EXERCISE GOAL:
Reproduce each of the items below word for word, in the order given, leaving out the pictures.

SUPPLIED INFORMATION:

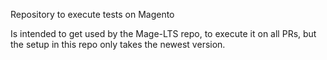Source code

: 
Repository to execute tests on Magento

Is intended to get used by the Mage-LTS repo, to execute it on all PRs, but the setup in this repo only takes the newest version.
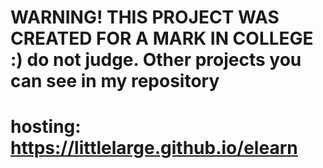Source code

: # WARNING! THIS PROJECT WAS CREATED FOR A MARK IN COLLEGE :) do not judge. Other projects you can see in my repository
# hosting: https://littlelarge.github.io/elearn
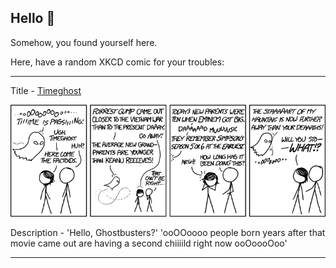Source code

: ## Hello 👀

Somehow, you found yourself here.

Here, have a random XKCD comic for your troubles:

-----------------------------------

Title - [Timeghost](https://xkcd.com/1393)

![Timeghost](./random_comic.png)

Description - 'Hello, Ghostbusters?' 'ooOOoooo people born years after that movie came out are having a second chiiiild right now ooOoooOoo'

-----------------------------------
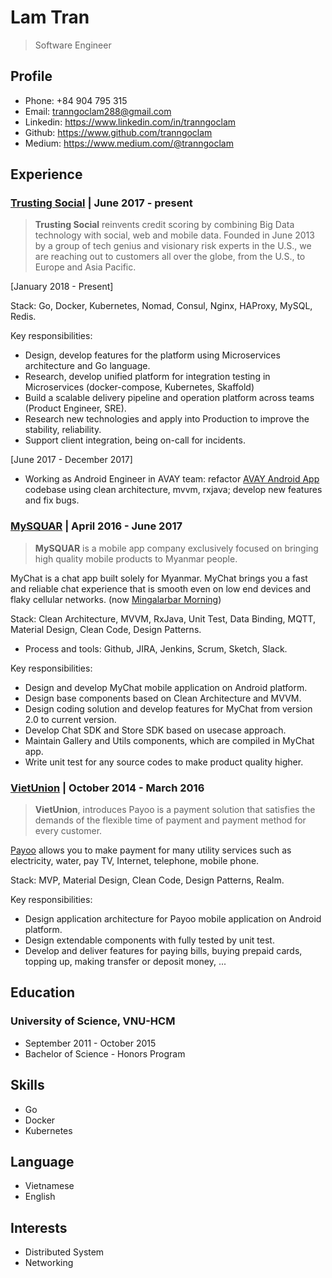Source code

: # Lam Tran
> Software Engineer

## Profile
- Phone: +84 904 795 315
- Email: tranngoclam288@gmail.com
- Linkedin: https://www.linkedin.com/in/tranngoclam
- Github: https://www.github.com/tranngoclam
- Medium: https://www.medium.com/@tranngoclam

## Experience

### [Trusting Social](https://trustingsocial.com) | June 2017 - present
> **Trusting Social** reinvents credit scoring by combining Big Data technology with social, web and mobile data. Founded in June 2013 by a group of tech genius and visionary risk experts in the U.S.,  we are reaching out to customers all over the globe, from  the U.S., to Europe and Asia Pacific.

[January 2018 - Present]

Stack: Go, Docker, Kubernetes, Nomad, Consul, Nginx, HAProxy, MySQL, Redis.

Key responsibilities:
- Design, develop features for the platform using Microservices architecture and Go language.
- Research, develop unified platform for integration testing in Microservices (docker-compose, Kubernetes, Skaffold)
- Build a scalable delivery pipeline and operation platform across teams (Product Engineer, SRE).
- Research new technologies and apply into Production to improve the stability, reliability.
- Support client integration, being on-call for incidents.

[June 2017 - December 2017]
- Working as Android Engineer in AVAY team: refactor [AVAY Android App](https://play.google.com/store/apps/details?id=com.trustingsocial.avay) codebase using clean architecture, mvvm, rxjava; develop new features and fix bugs.

### [MySQUAR](https://mysquar.com) | April 2016 - June 2017
> **MySQUAR** is a mobile app company exclusively focused on bringing high quality mobile products to Myanmar people.

MyChat is a chat app built solely for Myanmar. MyChat brings you a fast and reliable chat experience that is smooth even on low end devices and flaky cellular networks. (now [Mingalarbar Morning](https://mysquar.com/products/mingalarbarmorning))

Stack: Clean Architecture, MVVM, RxJava, Unit Test, Data Binding, MQTT, Material Design, Clean Code, Design Patterns.
- Process and tools: Github, JIRA, Jenkins, Scrum, Sketch, Slack.

Key responsibilities:
- Design and develop MyChat mobile application on Android platform.
- Design base components based on Clean Architecture and MVVM.
- Design coding solution and develop features for MyChat from version 2.0 to current version.
- Develop Chat SDK and Store SDK based on usecase approach.
- Maintain Gallery and Utils components, which are compiled in MyChat app.
- Write unit test for any source codes to make product quality higher.

### [VietUnion](https://payoo.vn) | October 2014 - March 2016
> **VietUnion**, introduces Payoo is a payment solution that satisfies the demands of the flexible time of payment and payment method for every customer.

[Payoo](https://play.google.com/store/apps/details?id=vn.payoo) allows you to make payment for many utility services such as electricity, water, pay TV, Internet, telephone, mobile phone.

Stack: MVP, Material Design, Clean Code, Design Patterns, Realm.

Key responsibilities:
- Design application architecture for Payoo mobile application on Android platform.
- Design extendable components with fully tested by unit test.
- Develop and deliver features for paying bills, buying prepaid cards, topping up, making transfer or deposit money, ...

## Education

### University of Science, VNU-HCM
- September 2011 - October 2015
- Bachelor of Science - Honors Program

## Skills
- Go
- Docker
- Kubernetes

## Language
- Vietnamese
- English

## Interests
- Distributed System
- Networking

YOUR SOLUTION:
Source code

: 
Repository to execute tests on Magento

Is intended to get used by the Mage-LTS repo, to execute it on all PRs, but the setup in this repo only takes the newest version.
Source code

: # WARNING! THIS PROJECT WAS CREATED FOR A MARK IN COLLEGE :) do not judge. Other projects you can see in my repository
# hosting: https://littlelarge.github.io/elearn
Source code

: ## Hello 👀

Somehow, you found yourself here.

Here, have a random XKCD comic for your troubles:

-----------------------------------

Title - [Timeghost](https://xkcd.com/1393)

![Timeghost](./random_comic.png)

Description - 'Hello, Ghostbusters?' 'ooOOoooo people born years after that movie came out are having a second chiiiild right now ooOoooOoo'

-----------------------------------
Source code

: # Lam Tran
> Software Engineer

## Profile
- Phone: +84 904 795 315
- Email: tranngoclam288@gmail.com
- Linkedin: https://www.linkedin.com/in/tranngoclam
- Github: https://www.github.com/tranngoclam
- Medium: https://www.medium.com/@tranngoclam

## Experience

### [Trusting Social](https://trustingsocial.com) | June 2017 - present
> **Trusting Social** reinvents credit scoring by combining Big Data technology with social, web and mobile data. Founded in June 2013 by a group of tech genius and visionary risk experts in the U.S.,  we are reaching out to customers all over the globe, from  the U.S., to Europe and Asia Pacific.

[January 2018 - Present]

Stack: Go, Docker, Kubernetes, Nomad, Consul, Nginx, HAProxy, MySQL, Redis.

Key responsibilities:
- Design, develop features for the platform using Microservices architecture and Go language.
- Research, develop unified platform for integration testing in Microservices (docker-compose, Kubernetes, Skaffold)
- Build a scalable delivery pipeline and operation platform across teams (Product Engineer, SRE).
- Research new technologies and apply into Production to improve the stability, reliability.
- Support client integration, being on-call for incidents.

[June 2017 - December 2017]
- Working as Android Engineer in AVAY team: refactor [AVAY Android App](https://play.google.com/store/apps/details?id=com.trustingsocial.avay) codebase using clean architecture, mvvm, rxjava; develop new features and fix bugs.

### [MySQUAR](https://mysquar.com) | April 2016 - June 2017
> **MySQUAR** is a mobile app company exclusively focused on bringing high quality mobile products to Myanmar people.

MyChat is a chat app built solely for Myanmar. MyChat brings you a fast and reliable chat experience that is smooth even on low end devices and flaky cellular networks. (now [Mingalarbar Morning](https://mysquar.com/products/mingalarbarmorning))

Stack: Clean Architecture, MVVM, RxJava, Unit Test, Data Binding, MQTT, Material Design, Clean Code, Design Patterns.
- Process and tools: Github, JIRA, Jenkins, Scrum, Sketch, Slack.

Key responsibilities:
- Design and develop MyChat mobile application on Android platform.
- Design base components based on Clean Architecture and MVVM.
- Design coding solution and develop features for MyChat from version 2.0 to current version.
- Develop Chat SDK and Store SDK based on usecase approach.
- Maintain Gallery and Utils components, which are compiled in MyChat app.
- Write unit test for any source codes to make product quality higher.

### [VietUnion](https://payoo.vn) | October 2014 - March 2016
> **VietUnion**, introduces Payoo is a payment solution that satisfies the demands of the flexible time of payment and payment method for every customer.

[Payoo](https://play.google.com/store/apps/details?id=vn.payoo) allows you to make payment for many utility services such as electricity, water, pay TV, Internet, telephone, mobile phone.

Stack: MVP, Material Design, Clean Code, Design Patterns, Realm.

Key responsibilities:
- Design application architecture for Payoo mobile application on Android platform.
- Design extendable components with fully tested by unit test.
- Develop and deliver features for paying bills, buying prepaid cards, topping up, making transfer or deposit money, ...

## Education

### University of Science, VNU-HCM
- September 2011 - October 2015
- Bachelor of Science - Honors Program

## Skills
- Go
- Docker
- Kubernetes

## Language
- Vietnamese
- English

## Interests
- Distributed System
- Networking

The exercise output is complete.